Like Hawkins’ talk, tickets were required for admission, but unlike last time, they did not sell out, which Arnold attributed to the event’s delayed promotion. A setback in receiving the Office of Student Involvement’s signature made it difficult to publicize the event well in advance, she said.
Foster began her lecture by stating that she is a feminist, before listing many historical feminists that held anti-abortion views, including Mary Wollstonecraft and Susan B. Anthony. Using these historical figures, Foster argued that feminism has steered away from the ideologies of the movement’s pioneers, who considered abortion “disgusting and degrading.”
Foster then argued that pregnant women are discriminated against both at school and at work, which puts them at a disadvantage in those settings. Women do not receive sufficient support when they are pregnant, Foster said, and they may feel forced to get an abortion because they are in a poor situation. She said that unless these issues are solved, abortion will not improve the condition of women.
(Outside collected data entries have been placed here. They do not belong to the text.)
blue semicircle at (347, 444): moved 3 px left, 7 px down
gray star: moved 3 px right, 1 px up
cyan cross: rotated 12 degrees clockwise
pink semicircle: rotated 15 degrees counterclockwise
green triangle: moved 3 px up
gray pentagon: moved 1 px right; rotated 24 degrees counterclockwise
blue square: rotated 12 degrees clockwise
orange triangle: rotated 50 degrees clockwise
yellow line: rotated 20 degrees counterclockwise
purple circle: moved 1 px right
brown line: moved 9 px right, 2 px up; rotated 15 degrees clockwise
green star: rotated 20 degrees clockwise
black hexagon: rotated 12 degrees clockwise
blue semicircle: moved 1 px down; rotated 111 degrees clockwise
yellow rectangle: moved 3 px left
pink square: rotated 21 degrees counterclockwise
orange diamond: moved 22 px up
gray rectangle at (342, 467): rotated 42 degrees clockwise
“Half of all abortions are repeated, which is evidence that women go back to the same situation, and nothing has changed, and they end up with the same circumstances,” Foster said. “Abortion solves nothing. But these are the people that we need to reach and who we need to serve and who we need to focus on, because a part of this is about shame and fear.”
Foster also said that the concept of fatherhood is diminishing and that men should have their share of responsibility in taking care of mothers and children. Feminism is not about matriarchy, but about equality between men and women, Foster said.
An imbalanced responsibility between a child’s mother and father can lead to many difficulties, according to Foster. Women are becoming impoverished because of a lack of child support, Foster said, but the worse poverty is that many children won’t know who their fathers are.
Foster also questioned the safety of abortions, even those provided by licensed institutions. She cited stories of girls dying after abortion, with some of them as young as 13 years old.
Foster also made the case that pregnant women should not get an abortion just because they’ve learned their child has a disability. She spoke about how people with Down syndrome can still bring happiness to people around them. Foster also referenced the idea of relativity, in which people who are perceived as miserable may be happy from their own perspective.
She recalled a lecture she gave in Berkeley, Calif., at which a protesting audience member told her that she shouldn’t force women to have their babies. She said that she never intended to force women to do anything but that she was merely suggesting solutions.
She also said that no matter how monstrous a child’s father is, the child is a human being on its own and, therefore, does not deserve an abortion.
“As advocates of life and peace and justice, as feminists, we will never trade one form of violence for another.” Foster said.
Foster also spoke about alternatives to abortion. She mentioned a student at the University of Virginia whose mother asked her to give up her child when she was pregnant. Foster’s sister, however, allowed the student to live with her and tried to find support for the student. The student gave birth to her child, reconciled with her mother, and continued to finish her degree, according to Foster.
Foster listed many universities that have facilities or organizations that support students who are also mothers. She said that other states should follow the example of California, which has passed a bill to support student mothers. The bill prohibits postsecondary schools from refusing to accommodate pregnant graduate students and from forcing them to take a leave of absence, among other policies designed to protect against their discrimination.
“If we can do this in California, we can do this everywhere,” Foster said.
Foster said that anti-abortion views are compatible with feminism, and she encouraged her audiences to join the ranks of the historical feminists in opposing abortion.
“If you work to systematically eliminate the root causes and drive women to abortion, then you already walk in the footsteps of Susan Anthony and other famous fellows—the pro-life founders who led the first way to the successful accomplishment of the 19th Amendment.”
Arnold expressed that the event turned out well in the end, even though she was initially concerned that ticketing the event would polarize the population of students who actually took the time to get a ticket.
“To me, the fact that students who were unsure about their own views on abortion were there made this event a success,” she said.